_WHAT TO WORK ON_
Without the pictures, write out all the lines below exactly as they appear.

_AVAILABLE DATA_
- Opening Delimiter -

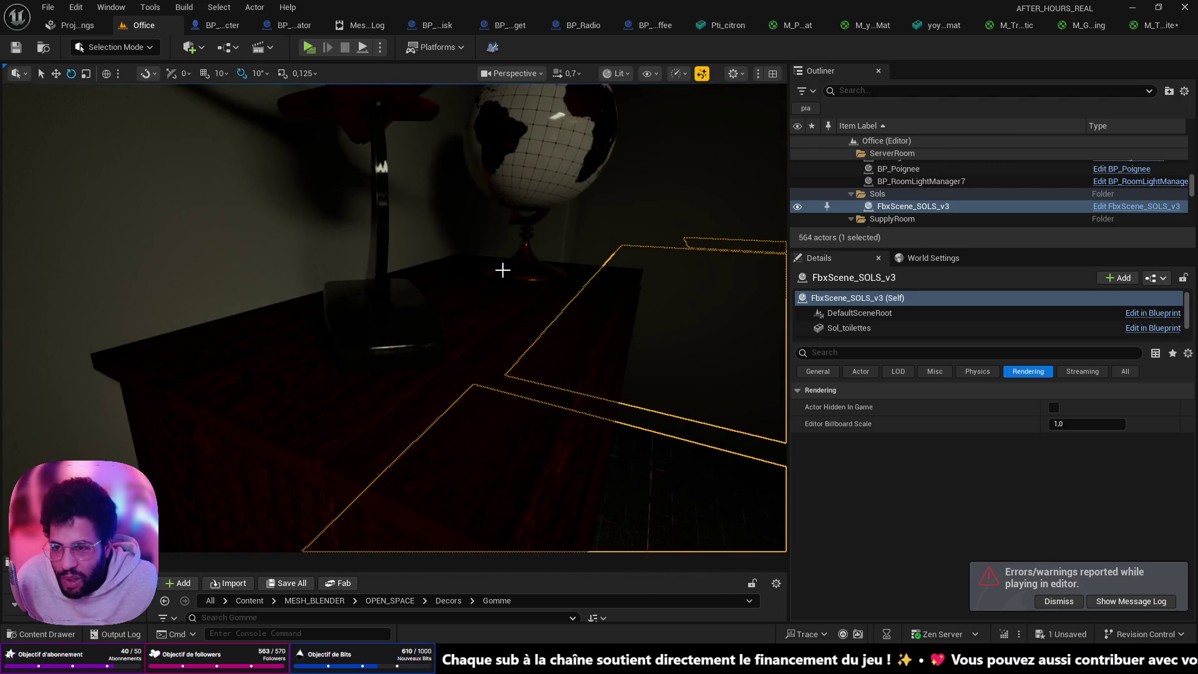
left_click(356, 304)
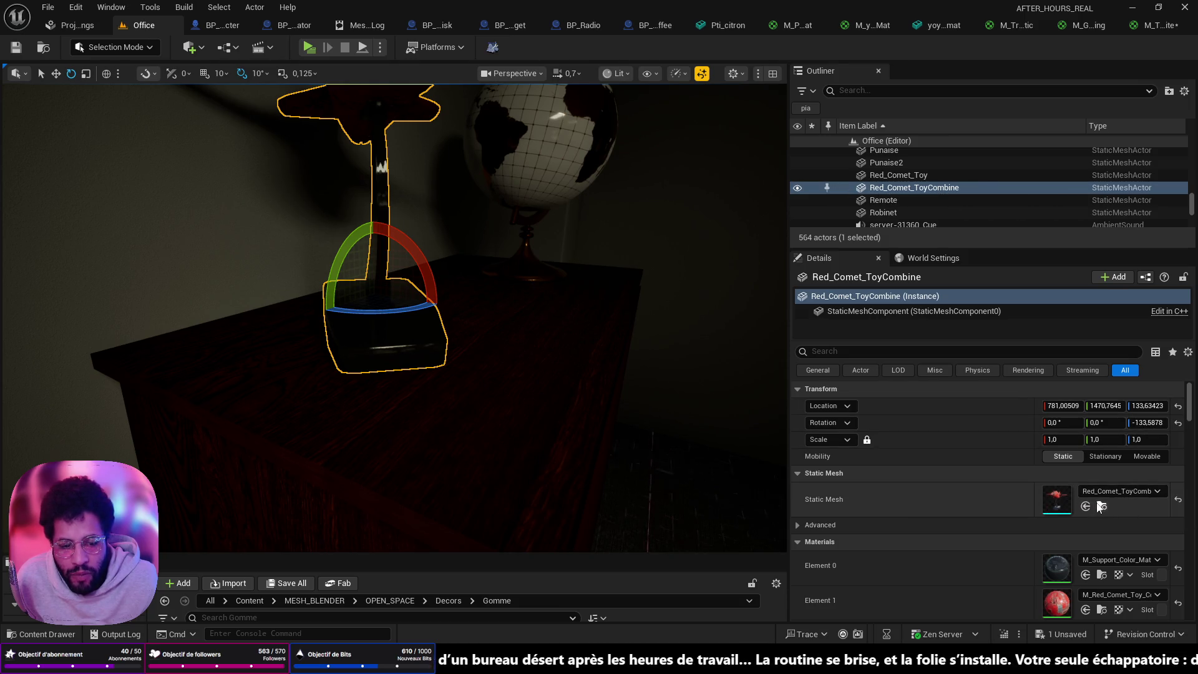
double_click(1056, 499)
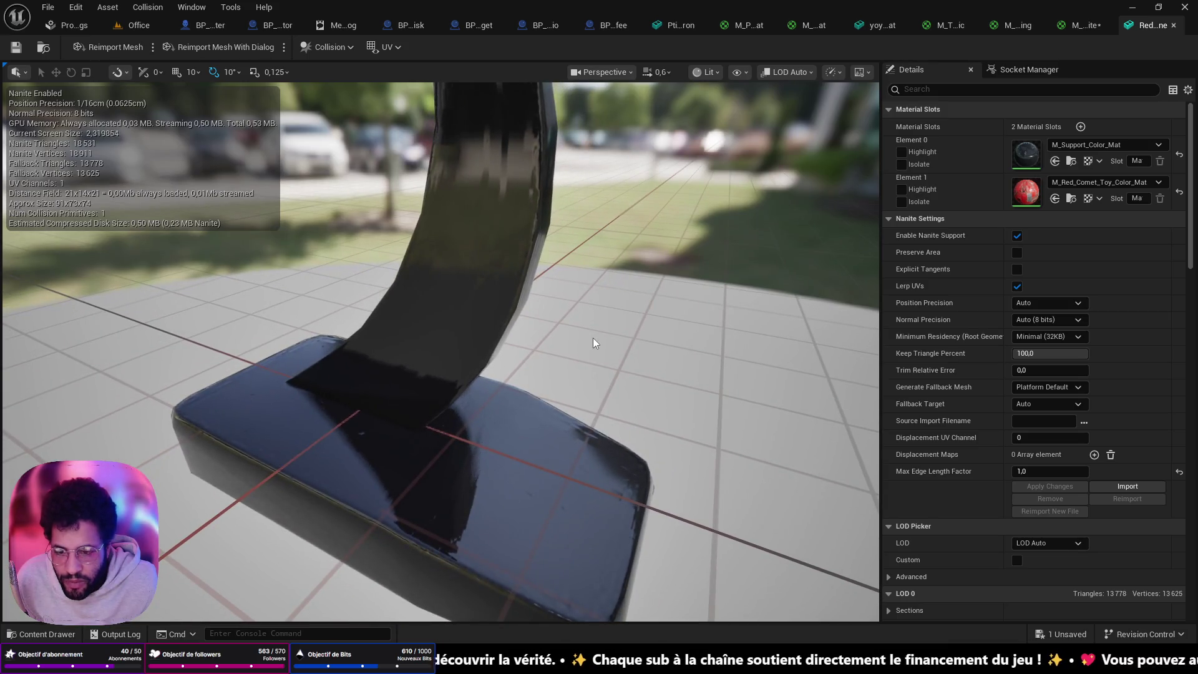
Unlink the texture from M_Support_Color_Mat's Roughness, leaving a flat 0,5, and apply the change
double_click(1026, 157)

- Closing Delimiter -

_RESULT OF THIS TASK_
left_click(356, 304)
double_click(1056, 499)
Unlink the texture from M_Support_Color_Mat's Roughness, leaving a flat 0,5, and apply the change
double_click(1026, 157)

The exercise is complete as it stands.